### Your objective
Please output exactly the run of lines that starts at the line with "BottomLeft, Bottom, BottomRight" and ends at the last line of the records below.

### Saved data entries
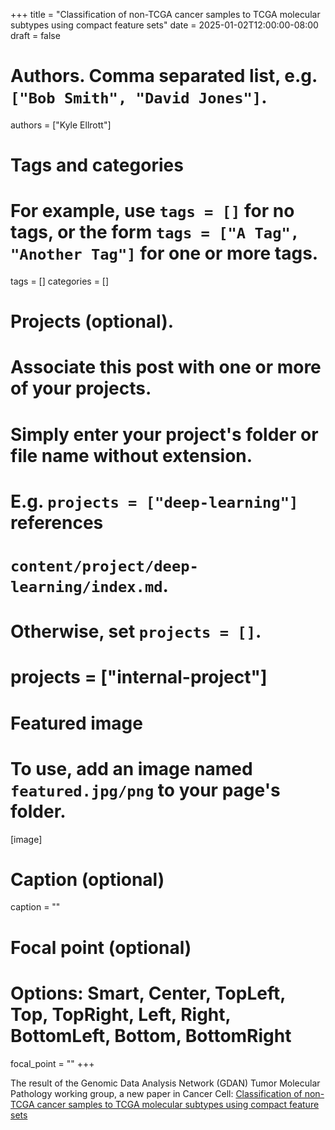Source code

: +++
title = "Classification of non-TCGA cancer samples to TCGA molecular subtypes using compact feature sets"
date = 2025-01-02T12:00:00-08:00
draft = false

# Authors. Comma separated list, e.g. `["Bob Smith", "David Jones"]`.
authors = ["Kyle Ellrott"]

# Tags and categories
# For example, use `tags = []` for no tags, or the form `tags = ["A Tag", "Another Tag"]` for one or more tags.
tags = []
categories = []

# Projects (optional).
#   Associate this post with one or more of your projects.
#   Simply enter your project's folder or file name without extension.
#   E.g. `projects = ["deep-learning"]` references
#   `content/project/deep-learning/index.md`.
#   Otherwise, set `projects = []`.
# projects = ["internal-project"]

# Featured image
# To use, add an image named `featured.jpg/png` to your page's folder.
[image]
  # Caption (optional)
  caption = ""

  # Focal point (optional)
  # Options: Smart, Center, TopLeft, Top, TopRight, Left, Right, BottomLeft, Bottom, BottomRight
  focal_point = ""
+++

The result of the Genomic Data Analysis Network (GDAN) Tumor Molecular Pathology working group, a new paper in Cancer Cell: [Classification of non-TCGA cancer samples to TCGA molecular subtypes using compact feature sets](https://www.cell.com/cancer-cell/fulltext/S1535-6108(24)00477-X)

### Answer section
  # Options: Smart, Center, TopLeft, Top, TopRight, Left, Right, BottomLeft, Bottom, BottomRight
  focal_point = ""
+++

The result of the Genomic Data Analysis Network (GDAN) Tumor Molecular Pathology working group, a new paper in Cancer Cell: [Classification of non-TCGA cancer samples to TCGA molecular subtypes using compact feature sets](https://www.cell.com/cancer-cell/fulltext/S1535-6108(24)00477-X)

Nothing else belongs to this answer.